For those of you expecting a high-budget, blockbuster, “Marvel-esque” style from superhero film “Kick-Ass,” you’ll be severely disappointed. However, those in anticipation of daring dark comedy, biting humor, excessive violence and characters with real heart will find that this movie goes above and beyond. Adapted from the popular comic book, this film, directed by Matthew Vaughn, not only stays true to the original story–pleasing the fans–but also opens itself up to a newer and wider audience, as evidenced by its place at the top of the box office the weekend of its release.
The story follows Dave Lizewski (Aaron Johnson), an entirely unremarkable teenager living in Manhattan. He loves comic books, but isn’t really a nerd, but he’s definitely not cool, either, he says. He and his two best friends spend their time browsing comics and chatting about girls–specifically Katie (Lyndsy Fonseca). Dave speculates as to why nobody has ever actually tried to be a superhero, and despite being shot down by his less ambitious buddies, he orders a green scuba outfit online and becomes “Kick-Ass.” His wide-eyed good intentions capture the audience’s collective heart pretty early on; Dave is convinced that people don’t need super powers or Bruce Wayne’s fortune to do good things for other people. Looking completely ridiculous, Dave hits the Manhattan streets, and right off the bat, tries to prevent grand theft auto–and gets his ass kicked by the bad guys, who have street skills and knives.

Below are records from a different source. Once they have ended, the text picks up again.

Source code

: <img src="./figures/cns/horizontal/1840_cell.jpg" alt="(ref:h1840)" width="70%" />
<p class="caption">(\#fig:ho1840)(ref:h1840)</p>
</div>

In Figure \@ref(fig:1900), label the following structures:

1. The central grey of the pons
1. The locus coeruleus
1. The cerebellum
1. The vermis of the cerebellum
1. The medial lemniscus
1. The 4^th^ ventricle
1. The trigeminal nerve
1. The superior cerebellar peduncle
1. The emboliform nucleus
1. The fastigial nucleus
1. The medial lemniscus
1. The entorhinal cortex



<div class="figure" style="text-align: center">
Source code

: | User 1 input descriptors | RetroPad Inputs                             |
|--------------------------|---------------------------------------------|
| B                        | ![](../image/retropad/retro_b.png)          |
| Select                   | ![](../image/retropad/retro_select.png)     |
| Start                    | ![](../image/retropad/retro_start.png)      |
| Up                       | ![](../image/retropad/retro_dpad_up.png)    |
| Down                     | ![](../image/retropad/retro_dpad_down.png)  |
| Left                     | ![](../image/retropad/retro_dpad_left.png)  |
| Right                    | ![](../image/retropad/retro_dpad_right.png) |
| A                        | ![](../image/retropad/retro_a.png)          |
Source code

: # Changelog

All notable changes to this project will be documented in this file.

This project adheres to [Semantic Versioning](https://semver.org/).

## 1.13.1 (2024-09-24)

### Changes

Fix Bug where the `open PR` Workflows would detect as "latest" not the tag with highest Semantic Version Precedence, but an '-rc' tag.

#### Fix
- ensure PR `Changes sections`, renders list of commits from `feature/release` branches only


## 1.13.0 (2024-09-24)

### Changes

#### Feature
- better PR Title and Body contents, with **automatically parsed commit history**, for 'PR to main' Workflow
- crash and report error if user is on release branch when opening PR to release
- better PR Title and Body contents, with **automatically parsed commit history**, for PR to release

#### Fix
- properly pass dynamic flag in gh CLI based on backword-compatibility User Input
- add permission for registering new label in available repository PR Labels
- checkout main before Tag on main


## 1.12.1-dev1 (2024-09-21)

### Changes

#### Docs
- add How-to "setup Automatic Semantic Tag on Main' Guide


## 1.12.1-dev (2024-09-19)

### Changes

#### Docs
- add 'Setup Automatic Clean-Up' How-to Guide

Even after a visit to the hospital, Dave remains determined. It is this tenacity that transforms Dave’s character from being a bump on a log to incredibly endearing. Johnson, despite being a native Brit, adds a charming quiver to his voice, coming off as unsure yet eager, and putting a spin on a character that Michael Cera could pull off in his sleep. The standouts of the film, however, are Damon Macready (Nicolas Cage) and his foul-mouthed daughter Mindy (Chloe Grace Moretz). Desperate for revenge on an evil mob boss, Damon and Mindy have spent their lives training in combat, knives and guns. The characters are introduced with Damon shooting Mindy point-blank in the chest, just to practice–don’t worry, she’s wearing a bulletproof vest, and, like a good dad, he buys her ice cream afterwards.
Scenes like this are just preparation for the Tarentino-esque fights in which Mindy absolutely unleashes on the bad guys–parents across America are outraged by the graphic violence perpetuated by an 11 year old girl. Appropriate or not, Mindy (or her alter-ego, Hit Girl) actually does kick some ass. Killing at least 20 people in the course of the film, Hit Girl is well-trained, an incredible shot and, most importantly, hilarious.
Hit Girl is not the only other superhero that Dave finds himself matched up with and outstripped by–Red Mist, the Bowie-esque, marble-mouthed villain (played by Christopher Mintz-Plasse) is the son of the mob boss in question (Mark Strong), and will do anything he can to protect his father and vanquish Kick-Ass and Hit Girl. Mintz-Plasse performs with subtlety, hinting at angst and danger like a gothic version of his unforgettable McLovin’ from “Superbad.”
Though “Kick-Ass” regularly provides some level of social commentary, more often than not, the movie is obsessed with shocking the audience, by either making them laugh or making them squirm. The story does have a lot of heart, but when it comes down to it, “Kick-Ass” is buoyed by a quirky cast, an abundance of awkward comedy and a whole ton of seriously graphic violence.